Quoted text
AIG ended up taking about $125 billion of the pledged money in the complex, multi-step rescue by the Treasury Department and the Federal Reserve Bank of New York. It recently repaid all the funds, plus interest and dividends, and launched its ad campaign.
Still, the company was the most reviled of bailouts not only for being the single largest rescue but also for paying hefty bonuses to the employees whose bad bets on the subprime housing market would have toppled the company had taxpayers not stepped in.
News that AIG was considering suing the government for that rescue led many Tuesday to respond with a single word: chutzpah.
“This is like suing the paramedic who just gave you CPR because he didn’t give you a pillow,” said Rep. Elijah Cummings (D-Md.).
“Definition of chutzpah,” tweeted former Obama campaign senior strategist David Axelrod.
Sen. Elizabeth Warren (D-Mass.), who gained fame heading the government’s oversight panel for the $700-billion bailout fund, said: “AIG’s reckless bets nearly crashed our entire economy,” and it would be “outrageous” for the company to join the suit.
“AIG should thank American taxpayers for their help, not bite the hand that fed them for helping them out in a crisis,” she said.
At Wednesday’s board meeting, AIG directors are expected to hear presentations about the suit, which was filed by Starr International Co., the firm headed by former AIG Chief Executive Maurice “Hank” Greenberg.
“AIG has paid back its debt to America with a profit, and we mean it when we say thank you to the American people,” AIG Chief Executive Robert H. Benmosche said Tuesday.
But he pointed out that AIG’s board “has fiduciary and legal obligations to the company and its shareholders” to consider joining the suit. The board expects to make a decision by the end of the month.
But just assessing the suit to avoid any liability should they decide not to join it has made the directors appear ungrateful, Coffee said.

Provided material
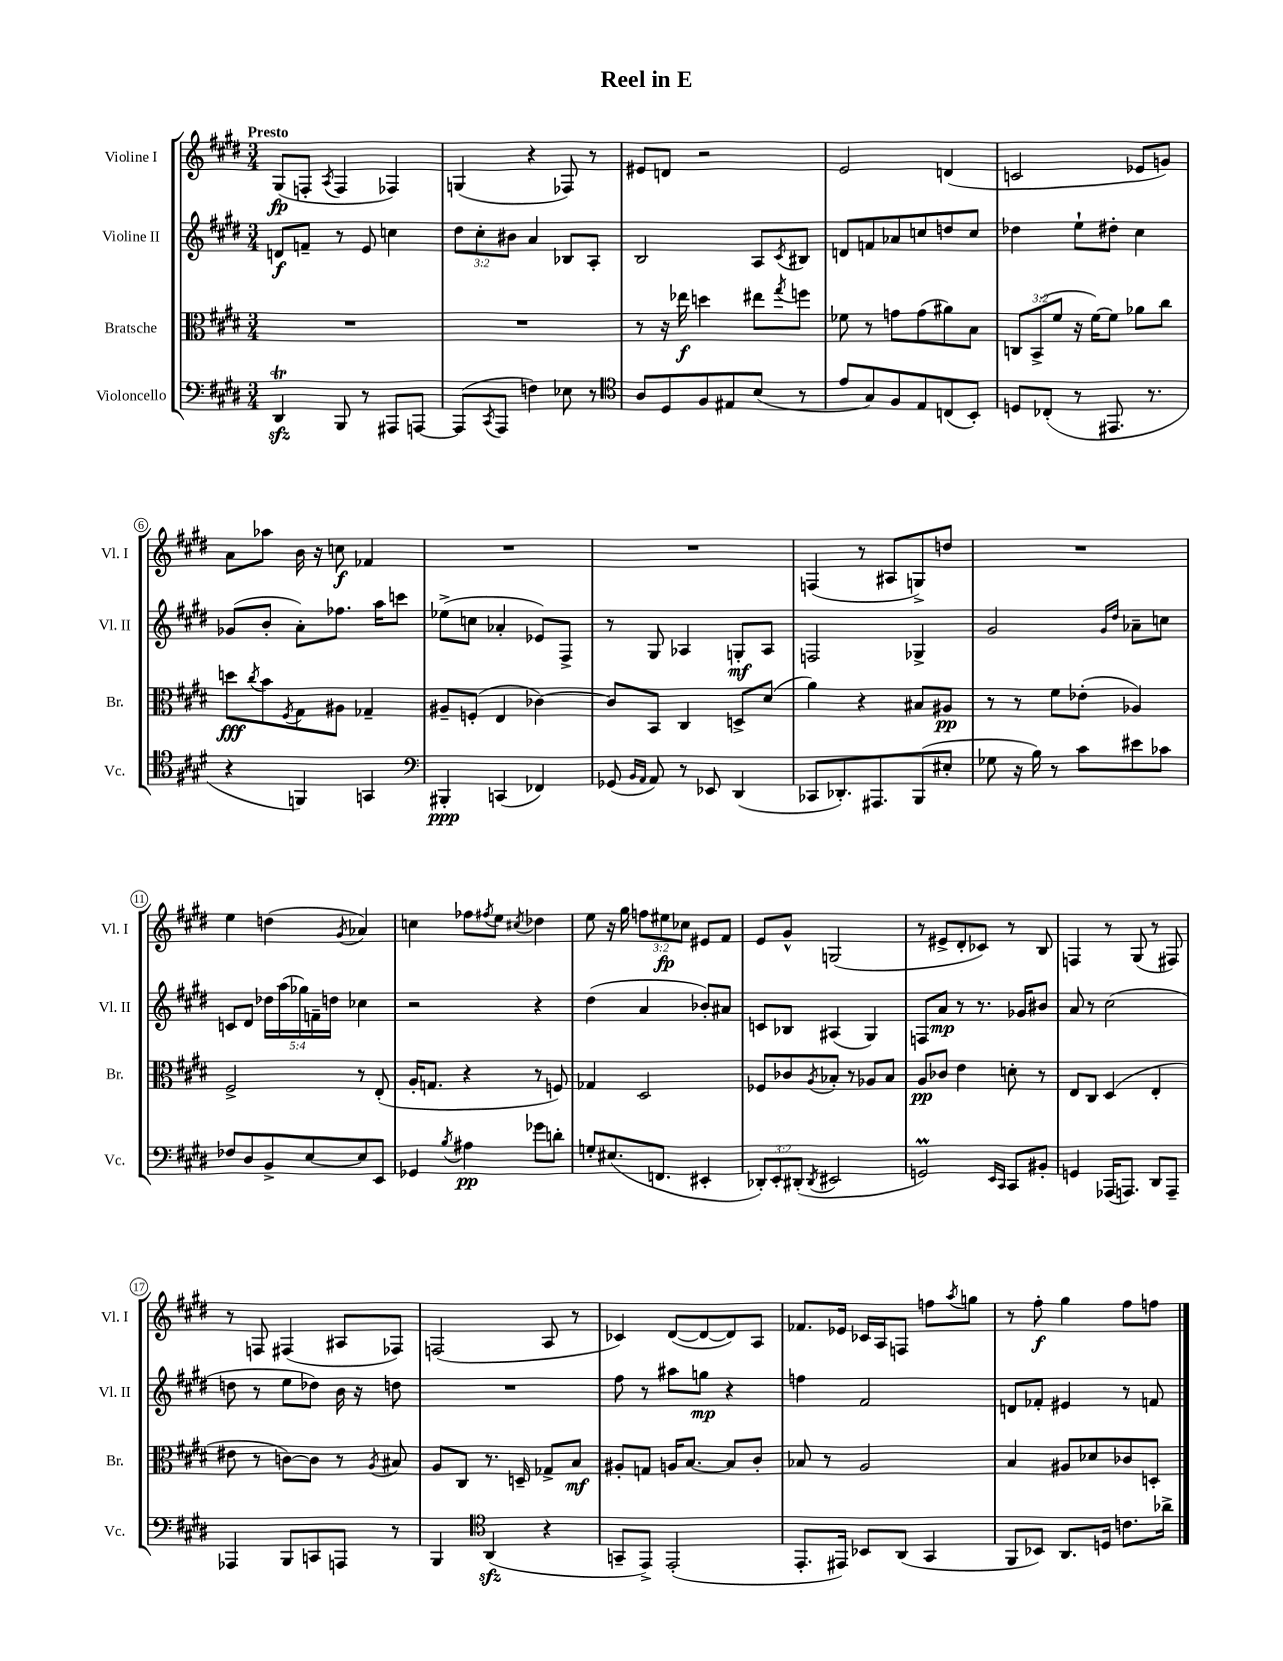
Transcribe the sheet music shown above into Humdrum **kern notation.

Requirements
a) Rewrite the part of the AIG bailout article that opens with the words containing "News that AIG" and closes with "join the suit.", substituting "nerve" for "chutzpah".
b) Proceed with the AIG bailout article, picking up after its final sentence.

Results for the exercise
a)
News that AIG was considering suing the government for that rescue led many Tuesday to respond with a single word: nerve.
“This is like suing the paramedic who just gave you CPR because he didn’t give you a pillow,” said Rep. Elijah Cummings (D-Md.).
“Definition of nerve,” tweeted former Obama campaign senior strategist David Axelrod.
Sen. Elizabeth Warren (D-Mass.), who gained fame heading the government’s oversight panel for the $700-billion bailout fund, said: “AIG’s reckless bets nearly crashed our entire economy,” and it would be “outrageous” for the company to join the suit.

b)
“They probably don’t enjoy the position they are in,” Coffee said. “It would surprise me if they decided to sue.”
Reps. Peter Welch (D-Vt.), Michael Capuano (D-Mass.) and Luiz Gutierrez (D-Ill.) wrote to AIG board Chairman Robert S. Miller on Tuesday warning him not to join the suit.
“Don’t do it. Don’t even think about it,” they wrote. “AIG became the poster company for Wall Street greed, fiscal mismanagement and executive bonuses — the taxpayer and economy be damned. Now, AIG apparently seeks to become the poster company for corporate ingratitude and chutzpah.”
Directors could have performed their due diligence while publicly distancing AIG from the suit, said Mark Williams, a Boston University finance professor and former Federal Reserve examiner.
“It’s just [being] handled so poorly, and I think it reinforces this view that they were a bad corporate citizen before the bailout and they’re a bad corporate citizen now,” he said. “They haven’t reformed.”
The Starr suit alleged that the bailout, in which the government initially received an 80% ownership stake in the company, violated the rights of shareholders. The ownership stake later climbed to 92%.
The suit in the U.S. Court of Federal Claims in Washington alleged that the bailout cost shareholders billions of dollars and violated the 5th Amendment, which prohibits the taking of private property for public use “without just compensation.”
A similar suit against the New York Fed was thrown out by a federal judge in New York in November. But Judge Thomas Wheeler of the Court of Federal Claims ruled in September that Greenberg’s case against the U.S. government could go forward.
“There is no merit to these allegations. AIG’s board of directors had an alternative choice to borrowing from the Federal Reserve, and that choice was bankruptcy,” said New York Fed spokesman Jack Gutt.
A Treasury spokesman declined to comment.
In December, the government sold the last of its stake in AIG. The bailout formally ended with the taxpayers earning a $22.7-billion profit, although critics noted there were additional, incalculable costs, such as a loss of public confidence in the financial system and a precedent for rescuing financial firms deemed too big to fail.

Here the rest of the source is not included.